Structured interstitial disease is either in the form of nodules or masses.

 Micronodular or miliary (pinpoint foci): Numerous, diffusely distributed and poorly marginated pinpoint soft tissue opaque foci.

 Nodule: Round soft tissue opacity, well or poorly defined that is less than 3 cm.

 Small nodule: Less than 3 mm. Also called micronodular or miliary.

 Mass: 3 cm or greater soft tissue, shape and demarcation don't matter.

When interstitial disease is suspected after ruling out airspace and airway disease, the logical approach to further investigation is typically either CT or a lung biopsy.

 Pathology: Increased amount of fluid, cellular material or fibrosis in the interstitium. Most common in chronic lung diseases but also in neoplasia, toxic inhalation.

 Two main forms: structured and unstructured increased opacities

 Unstructured interstitial opacities: The lung appears diffusely more opaque or hazy. The contrast between the lung and vessels is diminished, and the vascular markings are poorly marginated. The changes may also have a peribronchial location.

 Fat animals, underexposure and expiration will create the appearance of an interstitial pattern.

 Differential diagnoses: artifact, age-related changes, fibrosis, lymphosarcoma, diffuse metastases, pneumonitis (viral, toxic, metabolic, parasitic), edema, bronchopneumonia, pulmonary embolism, hemorrhage.
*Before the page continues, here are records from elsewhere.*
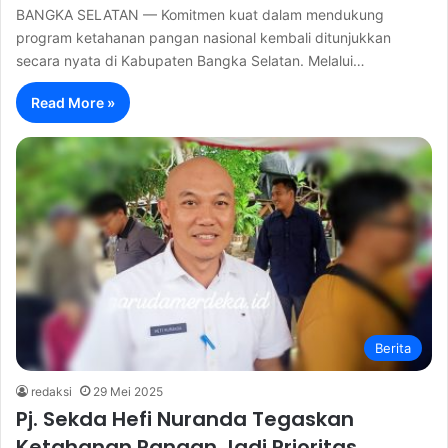
BANGKA SELATAN — Komitmen kuat dalam mendukung
program ketahanan pangan nasional kembali ditunjukkan
secara nyata di Kabupaten Bangka Selatan. Melalui…
Read More »
Berita
redaksi
29 Mei 2025
Pj. Sekda Hefi Nuranda Tegaskan
Ketahanan Pangan Jadi Prioritas,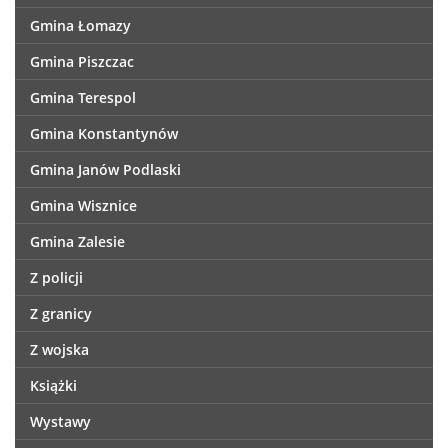
Gmina Łomazy
Gmina Piszczac
Gmina Terespol
Gmina Konstantynów
Gmina Janów Podlaski
Gmina Wisznice
Gmina Zalesie
Z policji
Z granicy
Z wojska
Książki
Wystawy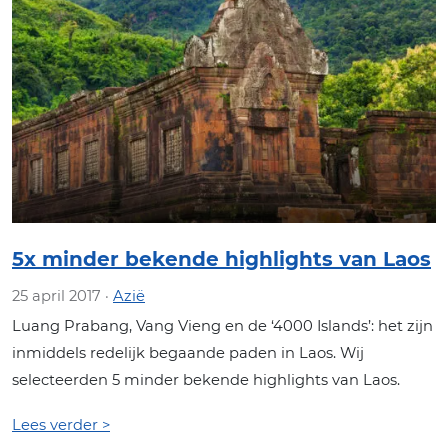
5x minder bekende highlights van Laos
25 april 2017 ·
Azië
Luang Prabang, Vang Vieng en de ‘4000 Islands’: het zijn
inmiddels redelijk begaande paden in Laos. Wij
selecteerden 5 minder bekende highlights van Laos.
Lees verder >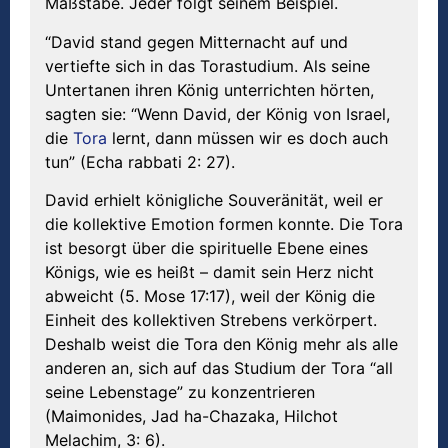
Maßstäbe. Jeder folgt seinem Beispiel.
“David stand gegen Mitternacht auf und
vertiefte sich in das Torastudium. Als seine
Untertanen ihren König unterrichten hörten,
sagten sie: “Wenn David, der König von Israel,
die
Tora
lernt, dann müssen wir es doch auch
tun” (Echa rabbati 2: 27).
David erhielt königliche Souveränität, weil er
die kollektive Emotion formen konnte. Die Tora
ist besorgt über die spirituelle Ebene eines
Königs, wie es heißt – damit sein Herz nicht
abweicht (5. Mose 17:17), weil der König die
Einheit des kollektiven Strebens verkörpert.
Deshalb weist die Tora den König mehr als alle
anderen an, sich auf das Studium der Tora “all
seine Lebenstage” zu konzentrieren
(Maimonides, Jad ha-Chazaka, Hilchot
Melachim, 3: 6).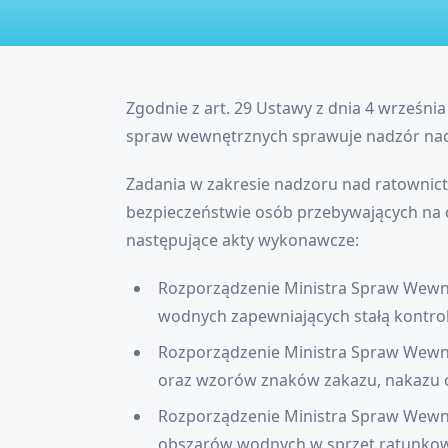
Zgodnie z art. 29 Ustawy z dnia 4 września 
spraw wewnętrznych sprawuje nadzór na
Zadania w zakresie nadzoru nad ratowni
bezpieczeństwie osób przebywających na 
następujące akty wykonawcze:
Rozporządzenie Ministra Spraw Wewnę
wodnych zapewniających stałą kontrol
Rozporządzenie Ministra Spraw Wewnę
oraz wzorów znaków zakazu, nakazu ora
Rozporządzenie Ministra Spraw Wewnę
obszarów wodnych w sprzęt ratunkowy i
 Structured interstitial opacities: Nodules and reticular patterns. Differentials include metastatic neoplasia, chronic infectious disease (bacterial or fungal), lymphosarcoma, PIE (pulmonary infiltrates with eosinophilia), hypersensitivity reactions, parasitic infections, fluid-filled bulla, cyst, abscess. If cavitary nodules are present, differentials include primary lung tumor, metastases, mycosis, paragonimiasis, abscess, cyst, bronchiectasis.

Systematic Approach to Assessing Pulmonary Patterns

Determine the following from the radiograph:

 If the lung has an altered opacity (increased or decreased)

 Degree of expansion of the lung (lung size)

 Distribution of the lesion

 Cranioventral

 Caudodorsal

 Lobar: localized to entire lobe

 Diffuse: no normal lung visible

 Focal: well-defined lesion, a mass or nodule

 Multifocal: more than one lesion, one or more lobes

 Type of opacity: mixed, alveolar (airspace), bronchocentric, nodular interstitial, unstructured interstitial

Practical Approach to Differential Diagnoses and Action Plan

Differential diagnoses may be prioritized by incorporating other information such as signalment, history, and results of other tests.

The location of the opacity helps to differentiate the most likely cause. Location is broken down into the following categories: cranioventral airspace disease, caudodorsal or diffuse airspace disease, diffuse bronchocentric, lobar, focal, and multifocal. Below is a list of differential diagnoses for each of these categories.

Cranioventral airspace pattern (left and right cranial, right middle)

 Gravity has an effect on distribution

 Consolidation is main radiographic feature

 Aspiration or bronchopneumonia

 Hemorrhage

 Neoplasia

Caudodorsal-to-diffuse airspace pattern

 Implies a hematogenous pathway of distribution or via airways

 Congestive left heart failure

 Toxin inhalation

 Viral or parasitic infections

 Strangulation

 Near drowning

 Fibrosis

 Thermal injury

 Septicemia and endotoxemia

 Disseminated intravascular coagulation

 Some cancers (e.g., lymphoma)

References

1.  Scrivani P. Nontraditional interpretation of lung patterns. Veterinary Clinics of North America: Small Animal Practice. 2009;39:719–732.